The ’Ud, or Aoud, is a kind of Arabic lute that is played at the traditional speed of a bird fluttering his wings so fast it keeps you focused on it without blinking. (Also in traditional style were the late-comers to the theater, who did not bother even to whisper as they haggled in the aisle over the seating while the irritated ’Udist performed a solo.) The doumbek and darabukka are Muslim drums. The kaman is a kind of sour-tempered violin at the heart of the sound. The nay is a six-holed flute usually performed wearing a fez and charming a cobra. The other instruments are beyond the office of description, but you are welcome to imagine djinnis in battleships of dandelion fluff and mothy reed instruments encouraging Tunisian brides to dance for their husbands.
As for the vocal performance, my darling Lebanese angel sings in Kan Zaman, so I admit to a bias. In this style of Arabic music, there are bell-weathered mathematical scansions that define the range of solo performance. The styles included in this concert were a lot of Muwashahat which mainly come from Syria. An Iranian vocalist got to my soul with his gentility and sadness. Sam the vocalist, who was part of the choir, sang a mawal that reminded me of the Islamic prayers “Adaan” you hear coming from the mosques in Lebanon. His nasaly vocal quality is what he had in common with a lot of the qur’aniq trained vocalists who recited prayers through maquams (different arabic scales). A mawal btw is an improvisational vocal piece, sometimes answered by the choir.

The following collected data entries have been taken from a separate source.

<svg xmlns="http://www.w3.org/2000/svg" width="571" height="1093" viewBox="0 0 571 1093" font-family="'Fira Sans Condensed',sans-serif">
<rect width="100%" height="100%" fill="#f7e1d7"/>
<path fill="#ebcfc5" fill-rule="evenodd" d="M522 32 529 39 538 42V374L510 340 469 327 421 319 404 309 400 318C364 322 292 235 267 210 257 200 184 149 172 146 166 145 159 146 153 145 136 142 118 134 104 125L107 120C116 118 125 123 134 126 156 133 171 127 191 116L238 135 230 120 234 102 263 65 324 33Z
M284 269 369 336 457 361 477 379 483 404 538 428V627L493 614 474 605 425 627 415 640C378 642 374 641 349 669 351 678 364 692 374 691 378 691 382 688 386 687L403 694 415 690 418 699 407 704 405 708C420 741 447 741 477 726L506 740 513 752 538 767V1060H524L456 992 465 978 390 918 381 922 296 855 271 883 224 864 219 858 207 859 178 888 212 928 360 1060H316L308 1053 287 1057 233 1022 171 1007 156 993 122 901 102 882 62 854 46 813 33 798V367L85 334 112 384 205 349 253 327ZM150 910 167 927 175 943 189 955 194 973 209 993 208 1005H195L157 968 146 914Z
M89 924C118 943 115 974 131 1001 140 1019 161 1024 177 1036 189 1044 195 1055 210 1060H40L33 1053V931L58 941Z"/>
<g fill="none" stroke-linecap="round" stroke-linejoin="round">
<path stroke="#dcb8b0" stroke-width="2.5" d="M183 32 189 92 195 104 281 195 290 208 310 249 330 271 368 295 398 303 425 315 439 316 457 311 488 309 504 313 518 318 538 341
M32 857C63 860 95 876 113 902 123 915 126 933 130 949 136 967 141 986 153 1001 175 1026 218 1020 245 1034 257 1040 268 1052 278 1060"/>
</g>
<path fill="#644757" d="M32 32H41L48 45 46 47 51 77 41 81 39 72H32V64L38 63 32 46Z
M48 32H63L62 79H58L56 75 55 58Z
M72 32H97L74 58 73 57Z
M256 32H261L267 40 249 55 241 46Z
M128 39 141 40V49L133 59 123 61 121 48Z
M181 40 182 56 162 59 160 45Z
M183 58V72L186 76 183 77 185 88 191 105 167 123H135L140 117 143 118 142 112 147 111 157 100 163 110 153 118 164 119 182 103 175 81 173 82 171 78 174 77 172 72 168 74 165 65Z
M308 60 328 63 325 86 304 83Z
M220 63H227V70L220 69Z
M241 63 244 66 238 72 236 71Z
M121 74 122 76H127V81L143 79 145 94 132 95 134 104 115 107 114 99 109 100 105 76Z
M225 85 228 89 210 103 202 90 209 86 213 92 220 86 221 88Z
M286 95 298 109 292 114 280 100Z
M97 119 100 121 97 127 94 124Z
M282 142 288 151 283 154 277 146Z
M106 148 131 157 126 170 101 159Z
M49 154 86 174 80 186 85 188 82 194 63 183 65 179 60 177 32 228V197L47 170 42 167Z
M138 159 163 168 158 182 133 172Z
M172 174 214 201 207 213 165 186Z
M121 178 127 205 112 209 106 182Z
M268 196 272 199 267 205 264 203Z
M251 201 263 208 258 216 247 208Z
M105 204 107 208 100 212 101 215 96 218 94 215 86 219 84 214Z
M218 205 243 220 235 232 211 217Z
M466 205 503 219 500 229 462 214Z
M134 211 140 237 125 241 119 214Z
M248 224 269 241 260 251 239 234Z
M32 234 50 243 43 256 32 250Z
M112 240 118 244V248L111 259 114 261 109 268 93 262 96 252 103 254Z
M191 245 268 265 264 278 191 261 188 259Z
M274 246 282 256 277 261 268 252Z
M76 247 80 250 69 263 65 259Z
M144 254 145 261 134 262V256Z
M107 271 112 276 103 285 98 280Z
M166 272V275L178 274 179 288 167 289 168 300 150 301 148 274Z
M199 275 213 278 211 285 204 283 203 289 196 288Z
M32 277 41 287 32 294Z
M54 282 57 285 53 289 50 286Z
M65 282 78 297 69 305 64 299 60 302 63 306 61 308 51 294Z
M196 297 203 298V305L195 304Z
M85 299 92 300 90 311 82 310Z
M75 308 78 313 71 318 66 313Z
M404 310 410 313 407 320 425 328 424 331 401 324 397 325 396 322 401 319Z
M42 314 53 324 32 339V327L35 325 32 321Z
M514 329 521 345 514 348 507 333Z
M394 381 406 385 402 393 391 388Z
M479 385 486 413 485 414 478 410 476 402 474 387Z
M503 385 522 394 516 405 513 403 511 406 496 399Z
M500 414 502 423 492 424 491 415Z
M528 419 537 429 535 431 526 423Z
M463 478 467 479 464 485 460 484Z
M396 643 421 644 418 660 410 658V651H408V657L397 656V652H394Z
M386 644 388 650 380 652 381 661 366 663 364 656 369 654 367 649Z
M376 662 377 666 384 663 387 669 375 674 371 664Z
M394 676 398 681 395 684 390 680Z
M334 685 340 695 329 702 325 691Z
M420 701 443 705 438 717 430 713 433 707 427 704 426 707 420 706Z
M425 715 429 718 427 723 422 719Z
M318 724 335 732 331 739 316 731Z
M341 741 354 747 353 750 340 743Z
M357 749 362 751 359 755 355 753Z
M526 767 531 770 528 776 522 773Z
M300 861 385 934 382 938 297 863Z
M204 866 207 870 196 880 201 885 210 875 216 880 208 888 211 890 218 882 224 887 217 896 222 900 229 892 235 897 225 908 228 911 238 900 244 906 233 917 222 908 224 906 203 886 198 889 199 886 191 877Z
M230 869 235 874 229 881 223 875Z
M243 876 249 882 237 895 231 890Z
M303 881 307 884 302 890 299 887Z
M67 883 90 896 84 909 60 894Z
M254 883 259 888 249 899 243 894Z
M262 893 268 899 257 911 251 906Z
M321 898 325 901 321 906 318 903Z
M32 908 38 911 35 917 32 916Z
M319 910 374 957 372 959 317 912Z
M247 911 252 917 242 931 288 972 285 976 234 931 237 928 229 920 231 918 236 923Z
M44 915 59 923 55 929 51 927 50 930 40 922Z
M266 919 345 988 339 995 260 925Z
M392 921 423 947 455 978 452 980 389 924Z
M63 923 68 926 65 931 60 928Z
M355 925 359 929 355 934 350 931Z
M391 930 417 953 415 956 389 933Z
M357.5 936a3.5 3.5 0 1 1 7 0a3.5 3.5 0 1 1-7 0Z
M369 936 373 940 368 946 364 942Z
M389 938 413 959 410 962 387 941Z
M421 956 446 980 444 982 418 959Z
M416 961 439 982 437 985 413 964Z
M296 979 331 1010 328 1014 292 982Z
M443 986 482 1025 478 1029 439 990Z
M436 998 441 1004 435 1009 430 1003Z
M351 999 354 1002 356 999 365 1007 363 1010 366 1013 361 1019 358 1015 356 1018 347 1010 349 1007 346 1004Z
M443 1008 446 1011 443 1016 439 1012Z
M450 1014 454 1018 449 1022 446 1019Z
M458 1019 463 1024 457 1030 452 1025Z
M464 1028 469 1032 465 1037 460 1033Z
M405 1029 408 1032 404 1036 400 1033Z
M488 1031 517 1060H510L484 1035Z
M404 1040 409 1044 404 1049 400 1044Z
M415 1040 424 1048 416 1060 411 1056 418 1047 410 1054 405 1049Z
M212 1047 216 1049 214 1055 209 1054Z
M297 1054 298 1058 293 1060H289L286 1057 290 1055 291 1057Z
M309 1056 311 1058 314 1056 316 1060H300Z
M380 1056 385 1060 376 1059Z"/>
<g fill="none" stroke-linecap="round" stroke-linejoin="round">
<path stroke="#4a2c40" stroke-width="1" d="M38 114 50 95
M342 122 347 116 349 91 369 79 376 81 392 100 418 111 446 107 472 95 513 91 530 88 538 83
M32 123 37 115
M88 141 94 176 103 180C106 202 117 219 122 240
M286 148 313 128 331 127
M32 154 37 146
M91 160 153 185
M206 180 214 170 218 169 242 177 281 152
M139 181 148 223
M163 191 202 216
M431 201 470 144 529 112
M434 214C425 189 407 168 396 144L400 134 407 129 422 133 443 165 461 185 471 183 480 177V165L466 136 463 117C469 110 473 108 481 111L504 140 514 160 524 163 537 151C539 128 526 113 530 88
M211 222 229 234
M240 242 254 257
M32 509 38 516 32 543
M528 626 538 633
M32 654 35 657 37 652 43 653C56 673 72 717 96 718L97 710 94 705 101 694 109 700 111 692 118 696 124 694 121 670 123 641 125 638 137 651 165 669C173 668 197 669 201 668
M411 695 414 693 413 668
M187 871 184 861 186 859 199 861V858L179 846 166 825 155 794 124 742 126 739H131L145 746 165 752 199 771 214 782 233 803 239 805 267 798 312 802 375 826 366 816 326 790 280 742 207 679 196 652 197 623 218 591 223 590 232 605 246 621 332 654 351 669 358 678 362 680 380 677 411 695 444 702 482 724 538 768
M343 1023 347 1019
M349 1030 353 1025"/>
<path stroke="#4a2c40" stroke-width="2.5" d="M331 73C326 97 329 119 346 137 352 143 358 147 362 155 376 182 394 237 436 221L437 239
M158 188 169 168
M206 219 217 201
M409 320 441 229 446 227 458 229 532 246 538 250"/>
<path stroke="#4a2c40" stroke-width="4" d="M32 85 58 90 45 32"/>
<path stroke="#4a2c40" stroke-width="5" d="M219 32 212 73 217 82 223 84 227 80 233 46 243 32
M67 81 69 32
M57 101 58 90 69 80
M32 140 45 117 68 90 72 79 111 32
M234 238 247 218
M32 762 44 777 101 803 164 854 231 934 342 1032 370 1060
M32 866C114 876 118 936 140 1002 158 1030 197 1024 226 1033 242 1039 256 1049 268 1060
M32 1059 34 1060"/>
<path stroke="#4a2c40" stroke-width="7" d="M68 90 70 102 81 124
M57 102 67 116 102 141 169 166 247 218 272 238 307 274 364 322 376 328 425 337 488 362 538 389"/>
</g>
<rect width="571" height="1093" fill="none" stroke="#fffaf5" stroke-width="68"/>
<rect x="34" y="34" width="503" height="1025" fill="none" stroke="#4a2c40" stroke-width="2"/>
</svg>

I don’t know what these guys were saying in their mawals but the audience rose up clapping and cheering whenever someone stepped up to the plate. You heard Sam’s voice break from passion when he was really on the money, and everyone went nuts appropriately. Also were elements of something like blues, a call-response between women and men that was mutually hypnotic. The deep eerie “don’t mess with Allah” feeling was in gypsy minor, a series of ascending progressions that added oil to the brazier. Most of the time, the men and women octavized their sound, moving in formation like the Blue Angels over the weaving 10/8 time
rhythm of Arabic tabla.
And that’s all the pop-music theory I can gush into words, and I know you would have been transported. I’m just trying to give our fair city a little credibility with the Arab Street.
See these guys if you get the inclination or the chance.